** Opening DATASET CONTENT block **

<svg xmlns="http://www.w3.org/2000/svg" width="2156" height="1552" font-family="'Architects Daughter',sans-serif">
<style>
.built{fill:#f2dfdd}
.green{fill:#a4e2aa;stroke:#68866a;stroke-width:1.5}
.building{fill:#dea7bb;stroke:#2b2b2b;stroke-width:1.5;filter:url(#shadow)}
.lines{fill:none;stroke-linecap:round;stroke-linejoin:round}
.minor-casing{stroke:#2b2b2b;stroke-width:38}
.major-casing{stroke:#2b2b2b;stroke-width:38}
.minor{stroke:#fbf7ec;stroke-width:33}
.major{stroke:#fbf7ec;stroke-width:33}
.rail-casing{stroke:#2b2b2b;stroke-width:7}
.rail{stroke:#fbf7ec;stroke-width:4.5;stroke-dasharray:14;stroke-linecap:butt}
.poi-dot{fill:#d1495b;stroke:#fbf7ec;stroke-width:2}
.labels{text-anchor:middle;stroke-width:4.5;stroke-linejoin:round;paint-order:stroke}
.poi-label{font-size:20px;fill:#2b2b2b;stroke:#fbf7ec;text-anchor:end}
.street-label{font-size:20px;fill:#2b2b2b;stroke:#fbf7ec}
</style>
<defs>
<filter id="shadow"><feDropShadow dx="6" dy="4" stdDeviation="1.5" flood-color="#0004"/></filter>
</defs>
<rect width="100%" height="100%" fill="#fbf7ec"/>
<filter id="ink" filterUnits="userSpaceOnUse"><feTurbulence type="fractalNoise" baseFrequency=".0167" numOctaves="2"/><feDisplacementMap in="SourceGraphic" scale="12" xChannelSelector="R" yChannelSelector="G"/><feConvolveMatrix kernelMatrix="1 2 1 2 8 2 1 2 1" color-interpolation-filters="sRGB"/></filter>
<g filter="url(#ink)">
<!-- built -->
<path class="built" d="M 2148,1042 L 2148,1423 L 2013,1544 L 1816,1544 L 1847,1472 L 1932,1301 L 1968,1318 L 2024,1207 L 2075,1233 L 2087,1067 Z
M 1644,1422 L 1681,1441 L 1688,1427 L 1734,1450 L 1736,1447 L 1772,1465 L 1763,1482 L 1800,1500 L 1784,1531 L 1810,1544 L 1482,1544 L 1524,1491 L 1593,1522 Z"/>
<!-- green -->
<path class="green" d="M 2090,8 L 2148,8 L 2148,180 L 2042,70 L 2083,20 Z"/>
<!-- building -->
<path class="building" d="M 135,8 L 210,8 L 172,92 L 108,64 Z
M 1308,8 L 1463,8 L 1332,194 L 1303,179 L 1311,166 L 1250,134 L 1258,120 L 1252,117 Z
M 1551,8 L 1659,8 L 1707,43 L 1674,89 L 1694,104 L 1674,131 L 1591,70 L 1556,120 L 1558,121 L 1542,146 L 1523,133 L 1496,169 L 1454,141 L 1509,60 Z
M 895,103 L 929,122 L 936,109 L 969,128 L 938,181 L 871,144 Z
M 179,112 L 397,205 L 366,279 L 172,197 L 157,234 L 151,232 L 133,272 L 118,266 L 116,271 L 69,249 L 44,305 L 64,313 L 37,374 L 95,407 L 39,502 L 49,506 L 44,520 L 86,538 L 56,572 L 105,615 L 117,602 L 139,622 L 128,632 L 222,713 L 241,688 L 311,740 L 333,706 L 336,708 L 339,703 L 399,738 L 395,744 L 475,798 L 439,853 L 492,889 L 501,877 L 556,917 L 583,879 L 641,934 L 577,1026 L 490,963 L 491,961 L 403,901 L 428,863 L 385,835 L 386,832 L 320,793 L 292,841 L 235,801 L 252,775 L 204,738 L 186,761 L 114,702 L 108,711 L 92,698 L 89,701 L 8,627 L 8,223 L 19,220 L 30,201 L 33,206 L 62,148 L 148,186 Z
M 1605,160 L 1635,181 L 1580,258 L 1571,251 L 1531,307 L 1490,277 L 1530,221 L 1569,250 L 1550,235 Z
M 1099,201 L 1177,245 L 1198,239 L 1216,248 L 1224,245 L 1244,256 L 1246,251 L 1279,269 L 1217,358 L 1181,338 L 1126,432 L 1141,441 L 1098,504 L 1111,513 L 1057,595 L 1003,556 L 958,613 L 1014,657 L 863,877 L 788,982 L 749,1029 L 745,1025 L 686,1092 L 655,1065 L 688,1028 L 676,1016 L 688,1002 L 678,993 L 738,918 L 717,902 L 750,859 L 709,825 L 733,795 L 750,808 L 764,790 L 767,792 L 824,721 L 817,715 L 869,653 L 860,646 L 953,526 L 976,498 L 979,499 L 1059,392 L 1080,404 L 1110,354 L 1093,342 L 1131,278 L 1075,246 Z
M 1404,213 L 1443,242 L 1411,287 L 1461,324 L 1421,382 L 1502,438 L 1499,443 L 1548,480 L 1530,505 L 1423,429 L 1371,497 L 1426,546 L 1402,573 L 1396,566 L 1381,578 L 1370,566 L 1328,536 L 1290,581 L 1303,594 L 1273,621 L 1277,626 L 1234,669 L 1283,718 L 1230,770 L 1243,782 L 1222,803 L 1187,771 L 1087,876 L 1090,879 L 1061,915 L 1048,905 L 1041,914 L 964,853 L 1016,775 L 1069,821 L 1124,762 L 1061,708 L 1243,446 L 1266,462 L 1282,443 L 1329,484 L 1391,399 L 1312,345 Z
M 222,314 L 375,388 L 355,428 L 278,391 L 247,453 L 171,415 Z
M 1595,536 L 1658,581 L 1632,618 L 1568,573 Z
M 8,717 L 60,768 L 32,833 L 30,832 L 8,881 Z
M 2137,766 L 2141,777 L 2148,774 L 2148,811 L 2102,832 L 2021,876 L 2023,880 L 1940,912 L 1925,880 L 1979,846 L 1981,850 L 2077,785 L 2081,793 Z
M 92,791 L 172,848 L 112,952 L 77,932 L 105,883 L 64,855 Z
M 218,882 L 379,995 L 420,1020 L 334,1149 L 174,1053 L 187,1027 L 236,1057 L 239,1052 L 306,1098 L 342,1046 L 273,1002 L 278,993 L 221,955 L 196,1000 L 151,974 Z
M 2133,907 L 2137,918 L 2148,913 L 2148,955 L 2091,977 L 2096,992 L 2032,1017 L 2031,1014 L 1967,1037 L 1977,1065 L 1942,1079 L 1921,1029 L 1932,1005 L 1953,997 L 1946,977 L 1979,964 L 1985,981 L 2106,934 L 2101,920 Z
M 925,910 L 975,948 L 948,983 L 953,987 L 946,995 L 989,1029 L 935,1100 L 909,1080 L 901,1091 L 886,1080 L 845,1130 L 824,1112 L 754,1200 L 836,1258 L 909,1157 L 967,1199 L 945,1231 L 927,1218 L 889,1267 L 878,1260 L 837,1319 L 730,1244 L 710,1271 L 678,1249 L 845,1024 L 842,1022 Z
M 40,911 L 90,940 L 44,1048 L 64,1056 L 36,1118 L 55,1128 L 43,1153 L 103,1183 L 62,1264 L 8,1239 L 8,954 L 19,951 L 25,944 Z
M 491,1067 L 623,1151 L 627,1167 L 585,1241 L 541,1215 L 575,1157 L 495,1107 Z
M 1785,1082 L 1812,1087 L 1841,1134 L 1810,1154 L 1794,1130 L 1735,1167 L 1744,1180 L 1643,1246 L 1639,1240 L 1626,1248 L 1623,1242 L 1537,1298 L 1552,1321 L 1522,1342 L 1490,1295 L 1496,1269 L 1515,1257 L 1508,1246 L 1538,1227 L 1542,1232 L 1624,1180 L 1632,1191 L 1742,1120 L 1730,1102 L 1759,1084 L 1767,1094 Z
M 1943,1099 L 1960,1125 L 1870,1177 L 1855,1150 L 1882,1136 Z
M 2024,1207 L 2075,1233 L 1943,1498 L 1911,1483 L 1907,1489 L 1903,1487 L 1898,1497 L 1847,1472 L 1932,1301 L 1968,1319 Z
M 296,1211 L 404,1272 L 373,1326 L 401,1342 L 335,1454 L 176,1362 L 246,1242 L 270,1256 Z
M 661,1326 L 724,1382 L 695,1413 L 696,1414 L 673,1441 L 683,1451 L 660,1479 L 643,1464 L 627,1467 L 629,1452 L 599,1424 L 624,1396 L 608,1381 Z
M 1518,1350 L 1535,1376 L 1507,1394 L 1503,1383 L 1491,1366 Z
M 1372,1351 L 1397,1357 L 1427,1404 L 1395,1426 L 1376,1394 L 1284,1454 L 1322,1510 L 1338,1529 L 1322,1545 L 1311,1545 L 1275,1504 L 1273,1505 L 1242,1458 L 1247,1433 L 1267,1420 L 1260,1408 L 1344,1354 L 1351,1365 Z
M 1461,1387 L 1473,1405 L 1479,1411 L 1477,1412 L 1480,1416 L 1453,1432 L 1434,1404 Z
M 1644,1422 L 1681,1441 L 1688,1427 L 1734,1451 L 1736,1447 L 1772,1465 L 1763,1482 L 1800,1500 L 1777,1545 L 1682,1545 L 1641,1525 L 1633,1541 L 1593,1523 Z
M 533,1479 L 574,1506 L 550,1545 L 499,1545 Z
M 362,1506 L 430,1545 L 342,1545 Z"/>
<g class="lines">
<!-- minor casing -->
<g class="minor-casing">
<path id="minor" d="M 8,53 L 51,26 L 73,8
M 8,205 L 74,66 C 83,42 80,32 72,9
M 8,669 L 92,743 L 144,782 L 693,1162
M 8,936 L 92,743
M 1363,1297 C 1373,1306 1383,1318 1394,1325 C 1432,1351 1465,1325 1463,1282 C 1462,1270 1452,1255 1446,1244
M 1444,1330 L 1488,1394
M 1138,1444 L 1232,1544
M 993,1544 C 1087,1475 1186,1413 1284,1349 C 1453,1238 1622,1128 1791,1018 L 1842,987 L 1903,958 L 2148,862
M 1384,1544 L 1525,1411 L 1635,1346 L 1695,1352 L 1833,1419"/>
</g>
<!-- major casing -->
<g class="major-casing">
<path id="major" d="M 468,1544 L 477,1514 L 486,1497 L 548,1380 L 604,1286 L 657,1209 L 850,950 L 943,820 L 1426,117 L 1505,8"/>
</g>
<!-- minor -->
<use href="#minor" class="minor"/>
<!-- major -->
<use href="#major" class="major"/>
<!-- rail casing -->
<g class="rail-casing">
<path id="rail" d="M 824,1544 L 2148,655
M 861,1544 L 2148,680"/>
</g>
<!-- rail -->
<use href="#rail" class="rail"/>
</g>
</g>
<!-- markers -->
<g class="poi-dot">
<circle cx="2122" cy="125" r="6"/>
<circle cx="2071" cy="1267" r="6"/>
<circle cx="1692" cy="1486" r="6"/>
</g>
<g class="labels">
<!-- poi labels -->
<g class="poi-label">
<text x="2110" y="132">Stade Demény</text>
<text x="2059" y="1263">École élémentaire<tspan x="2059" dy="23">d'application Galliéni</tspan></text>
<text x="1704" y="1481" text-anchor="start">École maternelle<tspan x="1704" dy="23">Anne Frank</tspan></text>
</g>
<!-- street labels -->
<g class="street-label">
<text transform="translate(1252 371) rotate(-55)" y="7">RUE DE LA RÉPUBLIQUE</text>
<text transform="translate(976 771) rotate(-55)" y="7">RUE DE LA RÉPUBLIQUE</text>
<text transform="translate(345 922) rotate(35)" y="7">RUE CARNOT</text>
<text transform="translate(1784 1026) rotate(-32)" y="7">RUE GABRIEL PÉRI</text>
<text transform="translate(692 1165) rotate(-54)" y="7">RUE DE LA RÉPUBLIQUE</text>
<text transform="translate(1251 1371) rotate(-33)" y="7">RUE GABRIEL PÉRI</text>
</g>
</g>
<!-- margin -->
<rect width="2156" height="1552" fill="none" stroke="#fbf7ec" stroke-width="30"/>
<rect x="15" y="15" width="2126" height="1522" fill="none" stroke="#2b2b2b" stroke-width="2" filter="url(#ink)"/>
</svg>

** Closing DATASET CONTENT block **

### WORK TASK:
All lines in the listing above between the line with "M 1551,8 L 1659,8" and the line with "M 1605,160 L", inclusive, should be set down exactly, and no line outside that range.

### WRITTEN RESPONSE:
M 1551,8 L 1659,8 L 1707,43 L 1674,89 L 1694,104 L 1674,131 L 1591,70 L 1556,120 L 1558,121 L 1542,146 L 1523,133 L 1496,169 L 1454,141 L 1509,60 Z
M 895,103 L 929,122 L 936,109 L 969,128 L 938,181 L 871,144 Z
M 179,112 L 397,205 L 366,279 L 172,197 L 157,234 L 151,232 L 133,272 L 118,266 L 116,271 L 69,249 L 44,305 L 64,313 L 37,374 L 95,407 L 39,502 L 49,506 L 44,520 L 86,538 L 56,572 L 105,615 L 117,602 L 139,622 L 128,632 L 222,713 L 241,688 L 311,740 L 333,706 L 336,708 L 339,703 L 399,738 L 395,744 L 475,798 L 439,853 L 492,889 L 501,877 L 556,917 L 583,879 L 641,934 L 577,1026 L 490,963 L 491,961 L 403,901 L 428,863 L 385,835 L 386,832 L 320,793 L 292,841 L 235,801 L 252,775 L 204,738 L 186,761 L 114,702 L 108,711 L 92,698 L 89,701 L 8,627 L 8,223 L 19,220 L 30,201 L 33,206 L 62,148 L 148,186 Z
M 1605,160 L 1635,181 L 1580,258 L 1571,251 L 1531,307 L 1490,277 L 1530,221 L 1569,250 L 1550,235 Z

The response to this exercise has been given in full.